Dante’s concept of Purgatory is intriguing: Rather than being Hell lite and with an end date, Purgatory is a journey to recover the communal self, which sin erodes. Sins, in this conception, are offenses against one’s neighbors rather than against God. So envy, for example, causes one to begrudge their neighbors success or happiness or fame, which also leads to bitterness and cruelty, which leads to social disintigration. The journey of repentance is painful, but for the penitents as Dante depicts them, it’s also joyful because they are restored to love. It’s deeply touching and affecting. But if politics is your bag, there’s plenty of that too, with much not-so-veiled lambasting of popes and kings ... and occasionally an acquaintance of whom Dante was evidently none too fond.
Romanov by Nadine Brandes
I have read so much nonfiction about the Romanovs and the Russian Revolution that I never expected to be drawn to a novelization of these events. What hooked me was not the story but the author’s dedication. It made me trust her to tread carefully and with respect, and she did not disappoint.

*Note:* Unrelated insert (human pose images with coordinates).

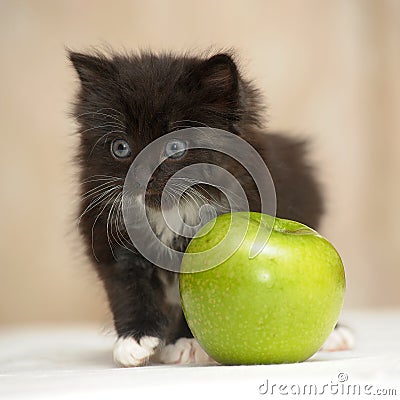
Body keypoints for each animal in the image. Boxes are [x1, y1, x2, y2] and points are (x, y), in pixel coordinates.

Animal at [69, 49, 354, 366]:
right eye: (121, 147)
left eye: (175, 147)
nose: (141, 174)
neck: (171, 212)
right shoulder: (106, 233)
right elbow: (126, 286)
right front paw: (134, 339)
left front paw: (186, 341)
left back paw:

Brandes works with historical events but injects a magical element that enables Anastasia to survive the massacre in the cellar of the Ipatiev House. This is not a spoiler because history. Also the basic premise of the novel. But what I most valued about reading this novel was neither the history nor the fantasy. It was Anastasia’s struggle to conquer anger and achieve forgiveness that has stayed with me.

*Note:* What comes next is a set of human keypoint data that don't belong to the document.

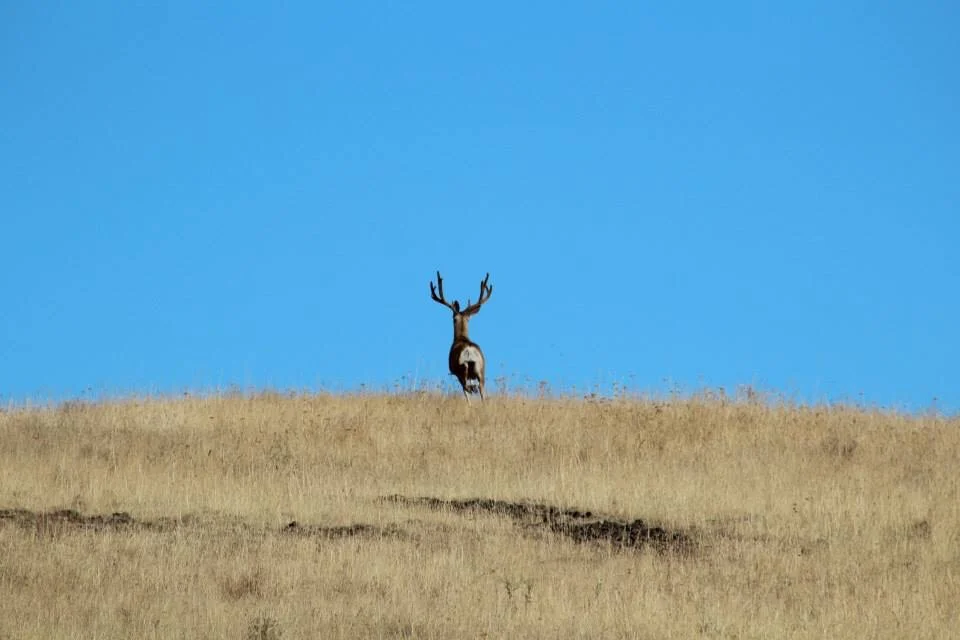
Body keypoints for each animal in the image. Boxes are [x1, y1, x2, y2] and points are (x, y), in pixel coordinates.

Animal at [429, 271, 493, 401]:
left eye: (453, 318)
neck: (462, 338)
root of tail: (469, 350)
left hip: (462, 370)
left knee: (467, 390)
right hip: (481, 370)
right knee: (481, 392)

A Winter’s Promise (The Mirror Visitor #1) by Christelle Dabos, translated by Hildegarde Serle
I heard this series recommended for fans of Philip Pullman. As it happens, I’m not a fan of his, so I’d not bothered with this series. But I kept hearing it recommended and finally got curious.

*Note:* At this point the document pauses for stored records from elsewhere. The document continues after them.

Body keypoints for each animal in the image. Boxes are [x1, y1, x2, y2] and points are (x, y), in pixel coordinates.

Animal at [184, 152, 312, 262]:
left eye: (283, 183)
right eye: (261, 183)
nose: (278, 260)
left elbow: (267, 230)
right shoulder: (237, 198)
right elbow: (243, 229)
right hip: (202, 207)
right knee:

It’s set in a world that has been torn apart. Literally: the earth has been fractured, and human communities exist far apart and within radically different organizational systems. Ophelia lives in a matriarchal society. She works in a museum, where she makes use of her special ability to read the history of objects that she touches. Her problems start when her marriage is arranged for a political alliance, and she is sent far from home to a country where nothing is what it seems. The plot was compelling enough, but what I most enjoyed were the mood, setting, unique use of magical elements, and the quiet strength of Ophelia.
Six of Crows (Six of Crows #1) by Leigh Bardugo
I read this novel while also reading Dante. I needed the sanity escape. This first book in Bardugo’s duology brings together six … let’s call them misfits. Their unifying mission is a heist that, if successful, promises to change their lives. But first they have to survive. I liked it well enough, but I probably would have enjoyed it more if I hadn’t been tearing my hair out over Dante.
The Odyssey by Homer, translated by Barry B. Powell
I cannot express to you how much I enjoyed this verse translation. It is now my favorite translation that I have read. It is accessible without being labored and without sacrificing that Homeric strangeness—epithets, captivating but dissonant analogies, and circumspect characters that you never know as well as you’d wish to, as a modern reader raised on English language novels.
How was your June? Any recommendations?